**Exercise aim:** Transcribe each line of the records below exactly, excluding any embedded images.

**Given records:**
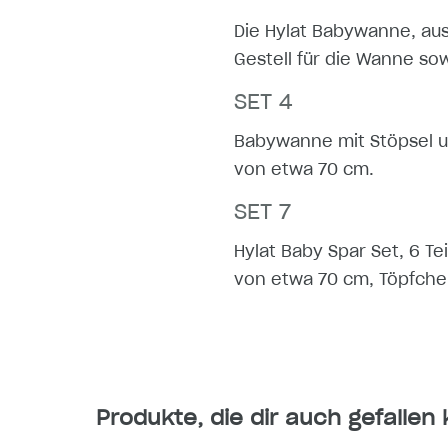
Die Hylat Babywanne, au
Gestell für die Wanne so
SET 4
Babywanne mit Stöpsel u
von etwa 70 cm.
SET 7
Hylat Baby Spar Set, 6 T
von etwa 70 cm, Töpfchen,
Produkte, die dir auch gefallen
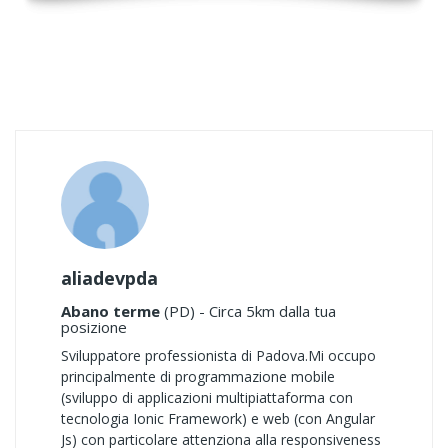
aliadevpda
Abano terme
(PD) - Circa 5km dalla tua
posizione
Sviluppatore professionista di Padova.Mi occupo
principalmente di programmazione mobile
(sviluppo di applicazioni multipiattaforma con
tecnologia Ionic Framework) e web (con Angular
Js) con particolare attenziona alla responsiveness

**Answer to the exercise:**
Die Hylat Babywanne, au
Gestell für die Wanne so
SET 4
Babywanne mit Stöpsel u
von etwa 70 cm.
SET 7
Hylat Baby Spar Set, 6 T
von etwa 70 cm, Töpfchen,
Produkte, die dir auch gefallen
aliadevpda
Abano terme
(PD) - Circa 5km dalla tua
posizione
Sviluppatore professionista di Padova.Mi occupo
principalmente di programmazione mobile
(sviluppo di applicazioni multipiattaforma con
tecnologia Ionic Framework) e web (con Angular
Js) con particolare attenziona alla responsiveness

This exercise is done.